〈 Le livre 〉
« J’avais acheté cette maison car elle n’était pas chère, pas chère du tout, et je l’avais achetée malgré l’aspect inquiétant qu’elle aurait pu offrir aux passants, s’il y en avait eu, mais il n’y en avait pas. »
Cheval, ça se passe à la lisière d’une ville. Il y a une maison, qui n’a pas la forme exacte d’une maison. Le jour, on va travailler. Le soir, on écrit des pièces de théâtre d’un genre un peu particulier.
Il y a aussi une grande panne d’électricité, et des déjeuners pris dans la cuisine d’un collègue de travail. Pour aller dans la cuisine, on passe devant un salon dans lequel on n’entre pas. Et on l’appelle quand même salon.
C’est comme le cheval : un beau jour, il arrive par les prés.

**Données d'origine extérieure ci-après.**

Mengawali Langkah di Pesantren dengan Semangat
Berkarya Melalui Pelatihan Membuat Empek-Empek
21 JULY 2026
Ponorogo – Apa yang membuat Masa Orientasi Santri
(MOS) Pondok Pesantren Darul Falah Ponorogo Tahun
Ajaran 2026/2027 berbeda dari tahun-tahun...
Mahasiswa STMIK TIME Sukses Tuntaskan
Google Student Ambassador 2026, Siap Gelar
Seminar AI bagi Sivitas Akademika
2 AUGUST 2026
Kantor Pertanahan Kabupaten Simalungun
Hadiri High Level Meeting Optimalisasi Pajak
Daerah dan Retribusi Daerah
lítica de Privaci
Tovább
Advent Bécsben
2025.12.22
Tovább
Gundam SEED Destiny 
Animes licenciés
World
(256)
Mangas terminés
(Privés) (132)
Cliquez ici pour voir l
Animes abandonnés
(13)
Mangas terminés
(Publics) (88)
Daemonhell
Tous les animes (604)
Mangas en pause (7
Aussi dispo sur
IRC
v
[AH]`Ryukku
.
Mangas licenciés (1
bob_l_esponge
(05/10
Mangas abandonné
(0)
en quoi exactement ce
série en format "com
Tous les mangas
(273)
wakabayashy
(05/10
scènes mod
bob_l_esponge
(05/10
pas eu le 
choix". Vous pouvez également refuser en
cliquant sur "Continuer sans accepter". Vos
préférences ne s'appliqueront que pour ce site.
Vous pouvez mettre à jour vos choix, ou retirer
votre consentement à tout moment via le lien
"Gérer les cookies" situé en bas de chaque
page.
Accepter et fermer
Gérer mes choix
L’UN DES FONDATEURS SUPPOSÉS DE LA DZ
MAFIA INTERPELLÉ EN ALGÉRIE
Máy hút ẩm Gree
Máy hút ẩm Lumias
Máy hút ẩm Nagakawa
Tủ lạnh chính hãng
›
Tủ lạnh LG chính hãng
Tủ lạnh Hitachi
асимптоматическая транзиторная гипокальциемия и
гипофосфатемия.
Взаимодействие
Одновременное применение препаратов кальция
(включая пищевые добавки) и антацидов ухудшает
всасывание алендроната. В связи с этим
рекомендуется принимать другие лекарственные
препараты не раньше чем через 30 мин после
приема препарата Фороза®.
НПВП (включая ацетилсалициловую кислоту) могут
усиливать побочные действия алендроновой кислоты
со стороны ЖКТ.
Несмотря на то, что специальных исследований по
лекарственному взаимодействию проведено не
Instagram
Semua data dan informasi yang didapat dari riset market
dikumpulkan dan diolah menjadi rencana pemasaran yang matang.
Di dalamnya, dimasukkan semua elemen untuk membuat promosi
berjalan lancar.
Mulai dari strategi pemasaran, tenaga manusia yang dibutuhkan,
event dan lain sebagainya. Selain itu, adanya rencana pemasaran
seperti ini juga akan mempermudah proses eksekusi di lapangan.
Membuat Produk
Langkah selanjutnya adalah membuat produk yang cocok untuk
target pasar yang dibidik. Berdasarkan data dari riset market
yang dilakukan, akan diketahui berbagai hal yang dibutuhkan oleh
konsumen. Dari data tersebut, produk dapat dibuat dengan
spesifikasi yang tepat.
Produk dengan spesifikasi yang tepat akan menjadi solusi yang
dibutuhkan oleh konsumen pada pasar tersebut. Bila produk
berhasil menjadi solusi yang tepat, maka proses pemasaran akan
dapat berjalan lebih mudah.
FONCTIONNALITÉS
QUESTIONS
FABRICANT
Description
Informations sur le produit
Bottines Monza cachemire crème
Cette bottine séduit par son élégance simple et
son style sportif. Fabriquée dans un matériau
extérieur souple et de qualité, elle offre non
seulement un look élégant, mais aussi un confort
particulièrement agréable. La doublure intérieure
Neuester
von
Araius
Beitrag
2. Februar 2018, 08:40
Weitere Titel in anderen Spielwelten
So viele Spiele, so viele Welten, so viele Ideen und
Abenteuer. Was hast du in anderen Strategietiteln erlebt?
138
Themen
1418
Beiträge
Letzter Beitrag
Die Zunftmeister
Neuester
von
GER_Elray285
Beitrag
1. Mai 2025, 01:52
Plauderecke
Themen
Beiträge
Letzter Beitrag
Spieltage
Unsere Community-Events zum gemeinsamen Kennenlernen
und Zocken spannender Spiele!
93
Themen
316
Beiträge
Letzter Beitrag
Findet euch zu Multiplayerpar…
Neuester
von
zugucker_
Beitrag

Mais ça n’est pas vraiment un cheval. Et on l’appelle quand même cheval.
Comme ce drôle de livre.
_
〈 Extrait 〉
Avant le cheval j’ai eu un ami. Je pense que c’était un ami, même si je l’appelais toujours mon collègue. Collègue comme connaissance, comme collaborateur. Pas plus. Quelque chose aura résisté jusqu’à la fin : une porte qui ne veut pas s’ouvrir. La seule habitude que nous partagions était les repas, plus précisément les déjeuners, pris invariablement dans sa cuisine bardée de placards et de chaises. Toute une famille aurait pu rentrer là-dedans mais nous n’étions que deux. Nous nous étions rencontrés au travail, un jour de grande panne généralisée. Le système informatique et les connexions électriques étaient à l’arrêt dans nos bureaux ainsi que dans l’ensemble de la ville ; ne pouvant plus rien produire, les équipes avaient été invitées à rentrer chez elles dès le milieu de la matinée. Chômage technique. Nous nous étions retrouvés sur le trottoir, les bras ballants. Une vingtaine d’employés, livrés à eux-mêmes et un peu ahuris, dont les regards se croisaient parfois. Certains osaient sourire et il en faisait partie. La panne affectant également tout le réseau ferré, il avait proposé à la cantonade de déposer chez eux ceux que ça intéressait. Il était de bonne humeur, avait l’air avenant. Nous avons été quelques-uns à timidement lever la main. Je ne l’avais jamais croisé auparavant, ou alors j’avais oublié. Plus tard, il me dirait que lui non plus ne se souvenait pas de m’avoir vu dans les couloirs de l’entreprise, qui pourtant était petite : l’étage d’un bâtiment du centre-ville, dans le quartier central, consacré à l’export de matières premières.